A verba indenizatória de R$ 15 mil pode ser utilizada pelos parlamentares para gastos com despesas pessoais - como pagamento de combustível e gastos com os escritórios regionais mantidos pelos deputados e senadores nos Estados. Ela é oferecida aos parlamentares como complemento ao salário mensal, desde que comprovem as despesas com notas fiscais.
Na semana passada, o Senado aprovou o reajuste de 28,5% nos salários dos deputados e senadores - o que elevou os subsídios dos atuais R$ 12.847,20 para R$ a R$ 16.512,09. A decisão foi publicada ontem no ''Diário Oficial'' da União.
A Mesa Diretora da Câmara já recebeu a decisão da juíza e tem o prazo de 15 dias para cumprir a determinação. De acordo com a assessoria da Câmara, o assunto deve ser analisado pela Diretoria Geral da Casa e pelo departamento jurídico.
A ação popular que levou à decisão da Justiça foi movida pelo advogado e ex-deputado federal João Cunha (PMDB-SP). Ele disse à reportagem que foi estimulado a recorrer contra a verba indenizatória por considerar o pagamento ''no mínimo inconstitucional''. ''Essa chamada verba indenizatória é ilegal e imoral, mas ninguém reage'', disse. Cunha disse ter sido parlamentar por 16 anos em uma época em que os políticos não ''cobravam'' da população indenização.

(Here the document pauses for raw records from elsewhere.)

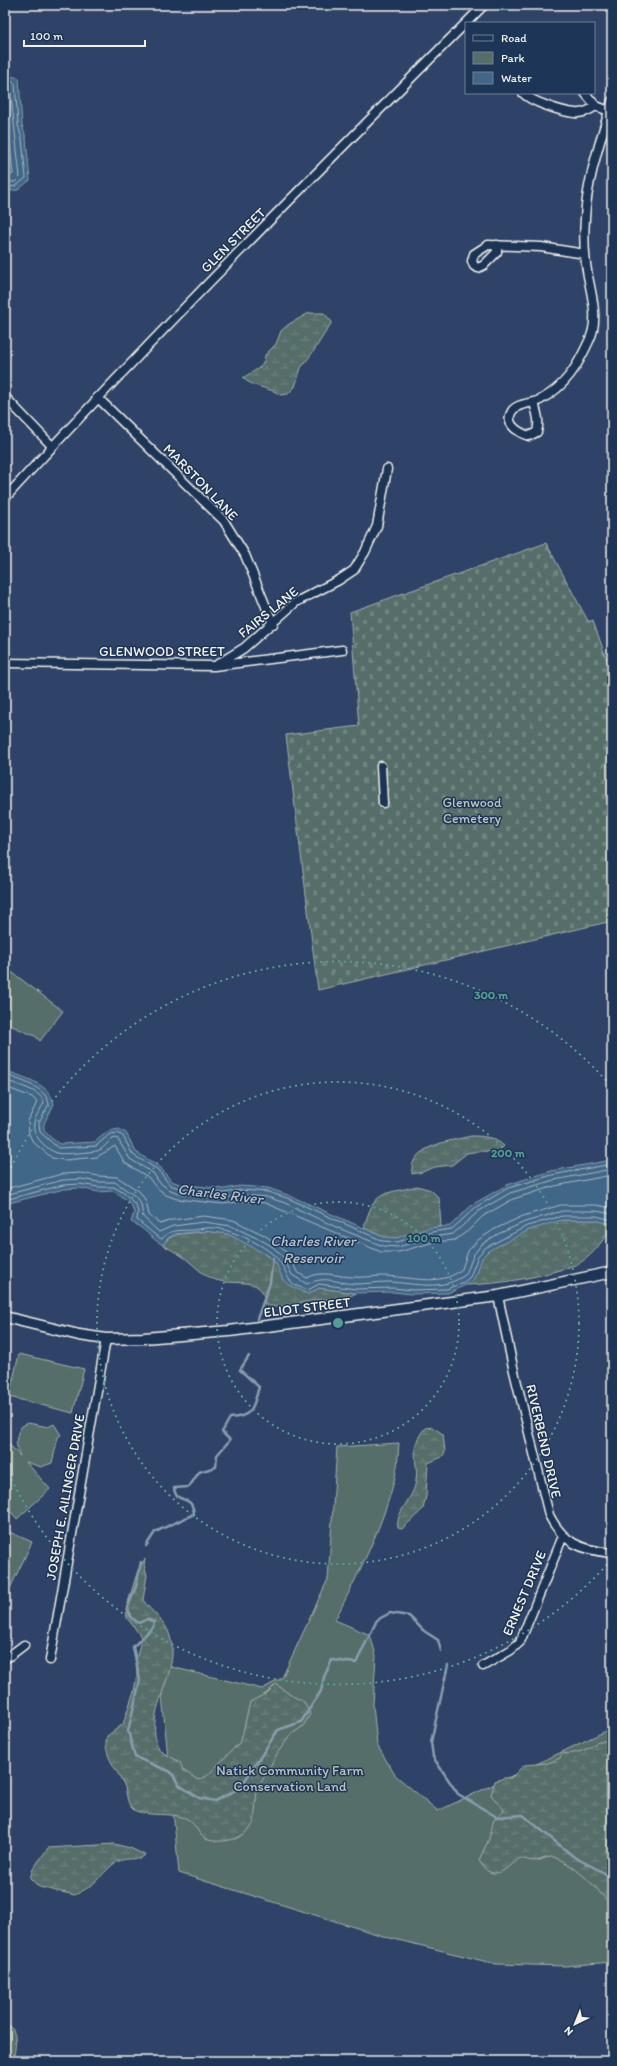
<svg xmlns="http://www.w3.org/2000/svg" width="617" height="2066" viewBox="0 0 617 2066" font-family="Itim,sans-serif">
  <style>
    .green { fill: #566e6a; stroke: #a5b0a9 }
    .wetland { fill: url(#wetland-marsh); stroke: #a5b0a9 }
    .cemetery { fill: url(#cemetery-stones); stroke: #a5b0a9 }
    .water { fill: #416688; stroke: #899eae }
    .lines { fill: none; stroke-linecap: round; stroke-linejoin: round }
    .shore { stroke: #acb9c2; stroke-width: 1 }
    .stream { stroke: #899eae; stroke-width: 2.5 }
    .minor-casing { stroke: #f4f1e8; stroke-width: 11 }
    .major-casing { stroke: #f4f1e8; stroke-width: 13 }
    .minor { stroke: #1d3557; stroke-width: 8 }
    .major { stroke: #1d3557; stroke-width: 10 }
    .ring { fill: none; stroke: #549b93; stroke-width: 2; stroke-dasharray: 2 4 }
    .labels { text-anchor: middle; stroke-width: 3; stroke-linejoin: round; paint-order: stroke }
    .street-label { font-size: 14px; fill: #f4f1e8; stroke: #1d3557 }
    .park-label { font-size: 14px; fill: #bdc3bc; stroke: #1d3557 }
    .water-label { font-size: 15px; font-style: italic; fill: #b5c0c6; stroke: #1d3557 }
    .centre { fill: #549b93; stroke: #1d3557; stroke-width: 2 }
    .ring-label { font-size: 12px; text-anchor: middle; font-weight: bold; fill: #549b93; stroke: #1d3557; stroke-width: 3; stroke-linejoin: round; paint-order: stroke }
  </style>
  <defs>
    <pattern id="wetland-marsh" width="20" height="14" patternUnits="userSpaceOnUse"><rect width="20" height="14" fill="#566e6a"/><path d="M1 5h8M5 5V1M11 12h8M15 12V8" fill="none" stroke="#6f837f"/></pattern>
    <pattern id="cemetery-stones" width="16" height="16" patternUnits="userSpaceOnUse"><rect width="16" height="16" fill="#566e6a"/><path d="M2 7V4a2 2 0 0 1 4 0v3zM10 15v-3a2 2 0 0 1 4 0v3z" fill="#6f837f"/></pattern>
  </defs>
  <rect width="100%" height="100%" fill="#2e4367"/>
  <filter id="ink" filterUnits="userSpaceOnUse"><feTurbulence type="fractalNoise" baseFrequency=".025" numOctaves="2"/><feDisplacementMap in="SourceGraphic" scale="8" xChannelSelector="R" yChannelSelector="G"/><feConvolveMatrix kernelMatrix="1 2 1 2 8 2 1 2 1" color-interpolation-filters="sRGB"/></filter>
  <g filter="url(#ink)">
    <path class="green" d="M5,967L63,1011L40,1041L35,1036L5,1023Z
      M19,1354L84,1369L73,1413L9,1397Z
      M28,1423L48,1427L54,1424L61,1435L58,1437L52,1463L41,1467L26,1462L50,1489L17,1519L5,1505V1440L20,1456C15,1445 15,1435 22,1426Z
      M399,1443C398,1454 398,1466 395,1477C383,1527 358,1574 335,1620L370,1635L376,1655L373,1704L377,1745L395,1775L438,1811L612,1728V1962L565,1966L496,1964L386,1937L179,1873L159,1664L262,1689L282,1678L328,1579L337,1447Z
      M5,1530L32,1542L5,1599Z"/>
    <path class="wetland" d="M309,313H324L332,322L313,352L301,368L295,387L288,394L281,395C269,387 253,388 243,378C252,371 265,369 265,355L276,344L281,331L289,324Z
      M471,1136C484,1136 494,1137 504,1146L498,1152L480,1151L467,1153L452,1165L435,1167L422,1172L412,1174C408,1145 452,1141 471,1136Z
      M417,1186L431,1190L439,1198L441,1226L396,1238L384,1237L364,1228C374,1189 383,1195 417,1186Z
      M562,1220H595L612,1224C612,1232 607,1235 602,1241C595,1251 587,1260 575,1265C541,1277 502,1284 466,1285C480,1273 475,1267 483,1256C496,1240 542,1224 562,1220Z
      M205,1231L228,1234L257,1248L276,1263L280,1270L314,1291L319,1288L356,1293L345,1299L337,1301L322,1299L277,1307L265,1305C265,1300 264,1292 259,1288C251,1280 231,1284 220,1281C204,1278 195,1265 182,1256C176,1252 169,1249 163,1245C172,1230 190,1235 205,1231Z
      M432,1427L443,1434L445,1452L442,1457L428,1463L426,1496L423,1509L402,1529L398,1528C395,1513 412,1499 415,1485C421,1462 406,1451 425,1428Z
      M145,1559L144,1565L147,1575L143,1600C151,1612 166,1621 170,1636C182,1675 140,1712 160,1751L180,1762L183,1770L198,1780L207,1776L241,1741L250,1702L267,1693L276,1684L289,1694L304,1702L310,1714L303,1726L291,1735L278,1752L257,1790L254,1823C250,1828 245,1834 239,1837C232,1841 212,1843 206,1839C197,1834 195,1821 185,1818C170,1812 151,1817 136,1811C127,1807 127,1795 125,1787C118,1770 102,1755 107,1736L123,1724L134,1691L137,1675L136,1660L141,1640L140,1635L127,1618L126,1609L138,1570Z
      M598,1741H612V1908C603,1893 569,1858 551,1857C545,1857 540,1861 535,1861C530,1861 525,1859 520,1858C505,1870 492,1884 479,1860L489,1839L494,1819L504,1810L491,1795L495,1781L504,1778H511L524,1765L548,1763L560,1758L562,1753C575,1755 589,1750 598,1741Z
      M114,1844L130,1848L145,1855L140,1859C112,1857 112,1867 94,1883C89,1888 82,1891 75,1895L39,1887L30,1878L33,1869L48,1848Z
      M9,2025C19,2034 15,2049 13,2061H5V2029Z"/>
    <path class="cemetery" d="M546,543L588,621H593L612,674V921L318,990L286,735L359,726L350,612Z"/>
    <path class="water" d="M5,75L19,78L22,125L26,138L30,180L18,190L5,191Z
      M5,1070C23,1078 49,1082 54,1104C43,1128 36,1126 59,1144L95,1142L108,1131L119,1129L126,1133L136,1152L160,1167L171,1181L180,1184L224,1189L240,1186L268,1188L288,1195L384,1237L396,1238L429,1228L450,1226L473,1204L507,1185L551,1171L612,1160V1224L595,1220H562L529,1230L488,1251L482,1258L477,1273L473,1280L466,1285L448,1293L411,1294L393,1292L356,1293L319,1288L308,1294L289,1285L283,1280L276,1263L267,1255L228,1234L205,1231L174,1234L167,1239L163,1245C151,1239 144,1227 131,1222L134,1213L132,1207L128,1201L113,1191L98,1192L80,1188L64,1189L5,1204Z"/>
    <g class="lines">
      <path class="shore" d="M5,79L15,83L18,125L22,139L26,178L16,186L5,188
        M5,84L10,87L20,177L15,182H5
        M5,96L13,174L5,176
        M5,1074C19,1081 46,1086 49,1104L39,1123L40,1132L58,1148L96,1146L110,1134L118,1133L123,1136L133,1155L157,1169L170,1185L179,1188L224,1193L241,1190L268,1192L287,1198L383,1241L397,1242L431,1232L452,1229L476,1207L508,1188L552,1175L612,1164
        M5,1080C16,1085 42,1090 44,1103C41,1109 35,1116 34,1123C31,1135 46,1149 57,1153C61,1155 91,1152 97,1151C105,1149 109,1138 117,1138L130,1159L153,1173L159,1182L168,1189L178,1193L223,1198L242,1195L267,1197L285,1203L336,1227L383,1246L398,1247L432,1237L453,1234L479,1211L510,1193L554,1180L612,1169
        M5,1087L32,1097L37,1102L28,1121L29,1134L33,1142L52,1158L65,1160L97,1157L115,1146L125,1163L148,1177L155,1186L166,1195L177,1199L223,1204L243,1201L265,1203L381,1252H399L434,1242L455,1240L469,1230L483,1216L513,1199L555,1186L612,1175
        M5,1189L62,1174L81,1173L99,1176L117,1177L139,1191L146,1201L149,1215L160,1224L172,1220L204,1216L233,1220L264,1235L276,1243L288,1254L297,1272L307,1278C321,1270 336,1276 352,1277C363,1278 373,1276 383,1276C408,1276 441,1288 462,1269L468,1251L478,1240L495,1229L523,1216L561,1205H596L612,1208
        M5,1195L63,1180L81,1179L98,1182H115L135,1196L141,1204L143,1217L159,1232L173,1226L204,1222L231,1226L261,1240L273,1247L283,1257L292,1275L307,1284C326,1275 336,1283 355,1284C366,1284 377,1282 389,1282C414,1283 444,1292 466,1274L474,1254L482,1244L498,1234L525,1222L562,1211H596L612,1214
        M5,1200L63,1185L80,1184L98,1187H114L124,1193L136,1205L138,1212L137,1220C143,1224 156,1237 162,1239C170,1228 181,1231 193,1230C200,1229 207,1227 214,1228C231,1229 270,1247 279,1261C291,1276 283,1283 308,1290L319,1284L356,1289L393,1288L412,1290L447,1289L464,1282L470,1277L478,1256L485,1248L527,1226L562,1216H596L612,1220"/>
      <path class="stream" d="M257,1319L270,1283L273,1258
        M146,1546L155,1532L194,1514C192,1492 176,1506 174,1488L189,1487L199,1472L216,1467L217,1455L230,1440L222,1432L230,1418C254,1417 253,1406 259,1387L240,1370L249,1356
        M141,1562L136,1586L128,1607L130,1617L139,1623L147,1619L154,1622L153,1627L133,1647L140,1680L128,1731L135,1757L171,1772L179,1785L199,1798L215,1801L240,1788L278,1730L301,1722L321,1691L324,1677L332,1660L356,1663L377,1620L390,1613L409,1616L424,1631L438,1640L441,1651
        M448,1665L431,1742L433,1757L458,1794L497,1817L523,1815L574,1857L612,1877"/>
      <g class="minor-casing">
        <path id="minor" d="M523,93C531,102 563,112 575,113C583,114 590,110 596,106
          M585,93L596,106L609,111
          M497,245V252L484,265L478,268L474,266L472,261L474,254L488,245L541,247L585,254
          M5,397L52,446
          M97,397L224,521L245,555L273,624
          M534,403C537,413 540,422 537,432L529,436C520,433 505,425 511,413C515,403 531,404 540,400C566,386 577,367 589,341C601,317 589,289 586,264C584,249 584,233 585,218C587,179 601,139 612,101
          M5,498C160,329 322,167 484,5
          M5,663L214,666L342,650
          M218,664L244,648L296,602L339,580L354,570L365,552L377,526L387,469
          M381,766L383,803
          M498,1296L513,1367L549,1515C563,1543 581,1550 612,1553
          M5,1655L8,1657L24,1645
          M50,1660L106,1339
          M483,1666L511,1650L520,1642L563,1536"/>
      </g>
      <g class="major-casing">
        <path id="major" d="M5,1317L79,1335L106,1339L144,1338L229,1331L498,1296L612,1272"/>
      </g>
      <use href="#minor" class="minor"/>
      <use href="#major" class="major"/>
    </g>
  </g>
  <g class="ring">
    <circle cx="338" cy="1323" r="121"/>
    <circle cx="338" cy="1323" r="241"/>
    <path d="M611 1560A362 362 0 0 1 6 1467M6 1179A362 362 0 0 1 611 1086"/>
  </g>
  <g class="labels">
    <g class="street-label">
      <text transform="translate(233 240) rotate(-45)" y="5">GLEN STREET</text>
      <text transform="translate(201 482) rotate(46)" y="5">MARSTON LANE</text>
      <text transform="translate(268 612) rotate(-39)" y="5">FAIRS LANE</text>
      <text x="162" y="656">GLENWOOD STREET</text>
      <text transform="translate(307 1307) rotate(-7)" y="5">ELIOT STREET</text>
      <text transform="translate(544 1441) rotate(77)" y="5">RIVERBEND DRIVE</text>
      <text transform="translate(65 1497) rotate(-80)" y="5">JOSEPH E. AILINGER DRIVE</text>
      <text transform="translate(524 1593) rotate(-67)" y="5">ERNEST DRIVE</text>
    </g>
    <g class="park-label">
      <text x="472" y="807">Glenwood<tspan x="472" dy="16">Cemetery</tspan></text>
      <text x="290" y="1775">Natick Community Farm<tspan x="290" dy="16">Conservation Land</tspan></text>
    </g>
    <g class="water-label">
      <text transform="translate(220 1194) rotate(7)" y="5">Charles River</text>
      <text x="313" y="1246">Charles River<tspan x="313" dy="17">Reservoir</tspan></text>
    </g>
  </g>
  <circle cx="338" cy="1323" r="6" class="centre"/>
  <g class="ring-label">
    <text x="491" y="999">300 m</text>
    <text x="508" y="1157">200 m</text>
    <text x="424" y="1242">100 m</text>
  </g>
  <rect width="617" height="2066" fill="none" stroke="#1d3557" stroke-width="20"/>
  <rect x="10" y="10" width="597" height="2046" fill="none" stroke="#f4f1e8" stroke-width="1.5" filter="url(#ink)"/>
  <rect x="465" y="22" width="130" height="72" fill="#1d3557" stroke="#738091"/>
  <rect x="473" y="35" width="20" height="6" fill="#1d3557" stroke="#738091"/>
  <text x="501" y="42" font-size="12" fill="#f4f1e8">Road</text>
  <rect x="473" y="52" width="20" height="12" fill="#566e6a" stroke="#738091"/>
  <text x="501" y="62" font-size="12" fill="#f4f1e8">Park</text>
  <rect x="473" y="72" width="20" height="12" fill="#416688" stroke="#738091"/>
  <text x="501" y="82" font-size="12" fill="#f4f1e8">Water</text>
  <g transform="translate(575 2024) rotate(223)" stroke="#1d3557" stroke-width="3" paint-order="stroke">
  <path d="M0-3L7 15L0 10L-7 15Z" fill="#f4f1e8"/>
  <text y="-6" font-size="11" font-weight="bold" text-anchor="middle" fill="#f4f1e8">N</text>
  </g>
  <path d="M24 40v6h121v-6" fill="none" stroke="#f4f1e8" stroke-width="2"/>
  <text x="30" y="40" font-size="12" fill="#f4f1e8" stroke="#1d3557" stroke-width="3" paint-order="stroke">100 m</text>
</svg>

Parlamentares de vários partidos criticaram ontem a decisão. O líder do PSDB na Câmara, Antonio Carlos Pannunzio (SP), já saiu em defesa da manutenção da verba. ''Nós pagamos (os gastos), depois submetemos ao setor administrativo, e aí somos reembolsados.''
O líder do PSOL na Câmara, Chico Alencar (RJ), também defendeu a permanência do pagamento da verba. ''A gente precisa desses aportes para exercer o mandato. Mas (a decisão) não é nada dramática'', disse ele.